Closed brighteast closed 1 year ago
Hi, which dataset did you use? We did not face NaN values when using examples/train.py and the Vimeo-90k dataset. Note that the paper reports results for the full model, compressai's cheng2020-anchor does not include GMM / attention. Please refer to our result json files.
Sorry for late check. I used OpenImage dataset for experiments. But in the case of minnen's model like cheng's model, I face NaN values at high quality( e.g. quality 8, highest quliaty). But at low quality like quality 1, 2, I didn't face NaN values. Then Is dataset a problem? I checked the values at low qualities and I got same values with your result json files.
I solved the problem by strengthening more gradient clip value. Thank you :)

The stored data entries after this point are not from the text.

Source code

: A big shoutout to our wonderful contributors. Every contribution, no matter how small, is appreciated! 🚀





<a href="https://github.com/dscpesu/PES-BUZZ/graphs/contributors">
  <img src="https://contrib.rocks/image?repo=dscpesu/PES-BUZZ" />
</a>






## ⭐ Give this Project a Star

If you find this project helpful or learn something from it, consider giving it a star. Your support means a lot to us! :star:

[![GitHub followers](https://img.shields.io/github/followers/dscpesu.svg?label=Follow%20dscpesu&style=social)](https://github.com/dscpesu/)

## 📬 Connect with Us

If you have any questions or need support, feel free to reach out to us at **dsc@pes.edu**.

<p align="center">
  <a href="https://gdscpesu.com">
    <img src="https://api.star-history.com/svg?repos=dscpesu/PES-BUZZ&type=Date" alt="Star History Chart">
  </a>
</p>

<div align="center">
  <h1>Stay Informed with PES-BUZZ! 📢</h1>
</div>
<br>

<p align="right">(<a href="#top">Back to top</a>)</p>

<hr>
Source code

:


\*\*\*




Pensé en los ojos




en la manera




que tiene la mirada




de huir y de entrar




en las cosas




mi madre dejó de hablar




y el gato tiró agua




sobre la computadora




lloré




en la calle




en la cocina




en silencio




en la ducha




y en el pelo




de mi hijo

Just for reference, what value of clip_max_norm
worked for you?
I used '0.1' and it worked.
I feel really thankful for your work! I have some questions about training methods. I trained Cheng-anchor in a way the paper said. I trained 50 epochs(about 2m steps, lambda quality = 1) and apply scheduler. After 200 epochs, I test the model. But PSNR was 27.999 which is lower than the paper's reports. So first I tried to train model for 100 epochs( in that case, lambda quality = 3), but during about 60 epochs it results in nan value. I think it was diverged. So could you tell me how to train cheng's model?